_VORGEGEBENER TEXT_
Kommentar „Gilmore Girls“: Die Chance verpasst

Fast ein Jahrzehnt nach der Erstausstrahlung der „Gilmore Girls“ gibt es eine Fortsetzung. Und die wirkt seltsam deplatziert.

drei Frauen stehen nebeneinander

Die Gilmore Girls: Emily (l., Kelly Bishop), Lorelai (M., Lauren Graham) und Rory (Alexis Bledel) Foto: dpa

Wie um alles in der Welt konnte es soweit kommen? Warum wird ausgerechnet „Gilmore Girls“ als die Kultserie schlechthin gefeiert? Das fragen sich derzeit einige, die den ganzen Hype um die Serie nicht verstehen.

Wer älter als 35 Jahre ist, keine US-amerikanischen Fernsehserien streamt, nicht bei Facebook oder Twitter ist, wird es wohlmöglich gar nicht mitbekommen haben, aber seit der Streamingdienst Netflix verkündet hat, eine Fortsetzung von „Gilmore Girls“ zu drehen, ist im Internet die Hölle los. Letzte Woche erreichte die Euphorie ihren Höhepunkt, denn am Wochenende hat Netflix die Fortsetzung der Serie endlich veröffentlicht.

In der Serie geht es vor allem um Mütter und Töchter und wie schwierig deren Verhältnis werden kann. 2007 war nach sieben Staffeln Schluss. Nun, neun Jahre später, schrieb Drehbuchautorin und Gilmore-Girls-Erfinderin Amy Sherman-Palladino eine Fortsetzung – eine Mini-Staffel bestehend aus viermal 90 Minuten.

Für viele junge Frauen und einige junge Männer ist „Gilmore Girls“ eine besondere Serie und das hängt nicht zuletzt damit zusammen, dass zwischen 2004 und 2011 die Wiederholungen im Nachmittagsprogramm von Vox zu sehen waren. Viele Fans sind quasi mit der Serie aufgewachsen. In den vergangenen Tagen wurde auf die Fortsetzung hingefiebert und immer wieder betont, wie einzigartig „Gilmore Girls“ sei. Nie wieder habe es eine Serie gegeben, die so schnell sei, so schillernd, mit so spannenden Müttern und Töchtern.

_DATENSATZINHALT_
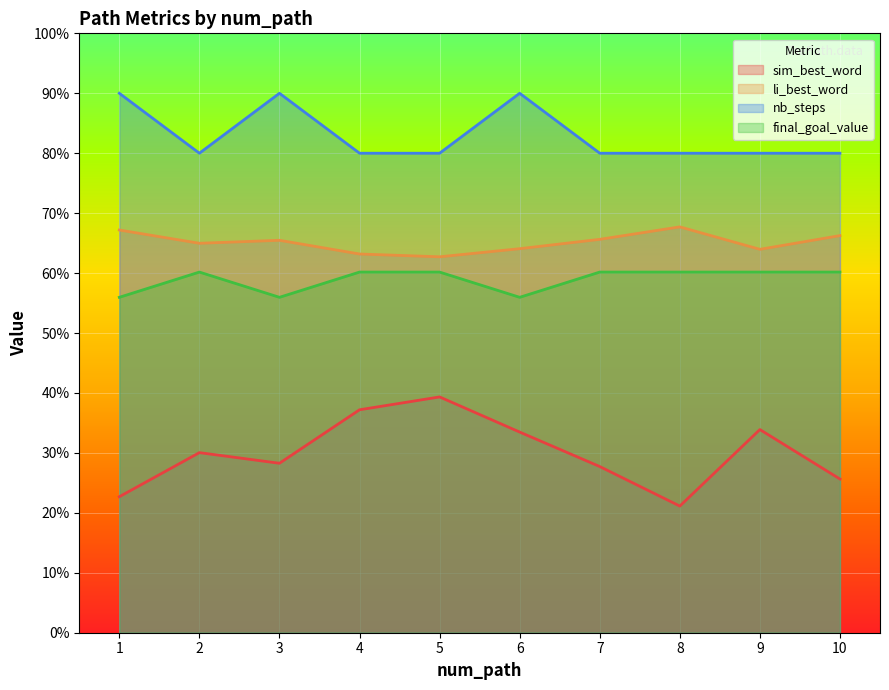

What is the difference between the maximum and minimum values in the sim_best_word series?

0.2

_ARBEITSAUFTRAG_
Gib bitte den Abschnitt aus dem Kommentar zu „Gilmore Girls“ wortgetreu wieder, beginnend bei „Die Gilmore Girls: Emily“ und endend bei „Serie endlich veröffentlicht.“.

_MUSTERLÖSUNG_
Die Gilmore Girls: Emily (l., Kelly Bishop), Lorelai (M., Lauren Graham) und Rory (Alexis Bledel) Foto: dpa

Wie um alles in der Welt konnte es soweit kommen? Warum wird ausgerechnet „Gilmore Girls“ als die Kultserie schlechthin gefeiert? Das fragen sich derzeit einige, die den ganzen Hype um die Serie nicht verstehen.

Wer älter als 35 Jahre ist, keine US-amerikanischen Fernsehserien streamt, nicht bei Facebook oder Twitter ist, wird es wohlmöglich gar nicht mitbekommen haben, aber seit der Streamingdienst Netflix verkündet hat, eine Fortsetzung von „Gilmore Girls“ zu drehen, ist im Internet die Hölle los. Letzte Woche erreichte die Euphorie ihren Höhepunkt, denn am Wochenende hat Netflix die Fortsetzung der Serie endlich veröffentlicht.